The NCAA attendance record for a regular-season volleyball match was also achieved by the Badgers in September of last year in Madison, Wisconsin: 16,833. That wasn’t large enough for the Huskers, so they went bigger.

“There’s a great business case and strategy around women’s athletics long-term that maybe college athletics hasn’t embraced,” said former Huskers football player and current Nebraska athletic director Trev Alberts. We believe that Nebraska made major investments in women’s sports long before I was appointed athletic director, and you can see the fruit of those investments in the popularity and success of the volleyball program.

Many of the tens of thousands of spectators who had been waiting outside the stadium early on Wednesday arrived for the opening match, which began at 4:30 p.m. local time with the sun directly overhead and a temperature in the mid-80s.

When the Huskers were prepared to enter the field for a 7 p.m. start, the court was shaded, the temperature had dropped, the stadium was crowded, planes were flying overhead in formation, and the noise level of the supporters was loud.

Then the renowned 1923-opened stadium’s great volleyball team from Nebraska raced onto the field and the court that had been constructed there.

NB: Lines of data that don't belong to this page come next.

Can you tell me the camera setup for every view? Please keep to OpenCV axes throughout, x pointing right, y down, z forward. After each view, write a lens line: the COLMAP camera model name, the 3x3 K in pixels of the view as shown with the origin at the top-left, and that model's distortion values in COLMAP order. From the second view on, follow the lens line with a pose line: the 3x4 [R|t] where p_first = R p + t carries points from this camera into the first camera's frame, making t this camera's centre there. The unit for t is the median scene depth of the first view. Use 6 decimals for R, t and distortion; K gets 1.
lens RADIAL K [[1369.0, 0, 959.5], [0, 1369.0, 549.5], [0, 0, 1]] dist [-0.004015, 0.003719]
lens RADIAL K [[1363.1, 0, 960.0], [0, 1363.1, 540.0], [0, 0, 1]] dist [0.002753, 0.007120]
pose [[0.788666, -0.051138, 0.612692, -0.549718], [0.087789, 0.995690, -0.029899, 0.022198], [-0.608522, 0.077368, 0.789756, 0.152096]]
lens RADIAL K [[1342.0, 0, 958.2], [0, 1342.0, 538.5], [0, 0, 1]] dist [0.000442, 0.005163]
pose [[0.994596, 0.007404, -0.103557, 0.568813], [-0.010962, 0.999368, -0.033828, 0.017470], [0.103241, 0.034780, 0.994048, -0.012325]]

Cook chuckled and remarked that entering the sea of red and passing down the tunnel made him feel like a football coach. Cook, who has coached Nebraska’s volleyball team since 2000 and has guided them to four NCAA championships, claimed that he sobbed at least five times on Wednesday as a result of the emotion of being present for such a momentous occasion and seeing so many of Nebraska’s past players.

Lexi Rodriguez, a junior at Nebraska, claimed that the depth perception of playing in the stadium was different and that the wind occasionally performed tricks on the ball that naturally don’t occur indoors. She and the other players didn’t care about any of that, though. She was questioned on the potential effects of the nationally televised match.

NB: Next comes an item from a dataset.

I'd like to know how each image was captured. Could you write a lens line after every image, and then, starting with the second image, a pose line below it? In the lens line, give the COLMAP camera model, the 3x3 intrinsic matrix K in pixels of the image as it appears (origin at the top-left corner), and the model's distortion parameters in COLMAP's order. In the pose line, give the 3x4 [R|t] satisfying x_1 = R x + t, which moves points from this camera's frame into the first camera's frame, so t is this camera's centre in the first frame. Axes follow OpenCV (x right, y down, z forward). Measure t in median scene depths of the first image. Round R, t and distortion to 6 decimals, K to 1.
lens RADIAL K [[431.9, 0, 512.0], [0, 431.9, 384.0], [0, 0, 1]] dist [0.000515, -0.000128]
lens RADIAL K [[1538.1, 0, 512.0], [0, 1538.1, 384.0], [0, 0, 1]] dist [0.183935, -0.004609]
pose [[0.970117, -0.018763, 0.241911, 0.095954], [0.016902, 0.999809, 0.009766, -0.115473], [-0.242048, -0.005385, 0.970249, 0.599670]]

“I’ve been saying it’s so important for young girls to see a women’s sport and volleyball being played on such a large stage, with so many people watching people invest in it,” Rodriguez stated. “You have huge hopes and enormous goals when you’re young. Many young girls who play volleyball will carry the thought of having someone like this to look up to in the back of their minds.

At Memorial Stadium, where Nebraska football is commemorating a century of memories this autumn, Wednesday’s game produced yet another spectacular occasion. Additionally, the fact that 92,003 spectators set a stadium record gave Nebraska football a goal to strive towards. In the past, Nebraska’s football victory over Miami in September 2014 had the largest crowd of 91,585 spectators.

After the game, Cook expressed his gratitude to the school’s administration, the state’s government, and the spectators as a drone presentation illuminated “92,003” adjacent to the stadium’s enormous video screen in the north end zone. For this occasion, University of Nebraska students had a day off from studies. According to Cook, just three events have ever caused school to be cancelled here.

Snowstorms, to name one,” Cook remarked. COVID, two. Three, stadium volleyball for Nebraska.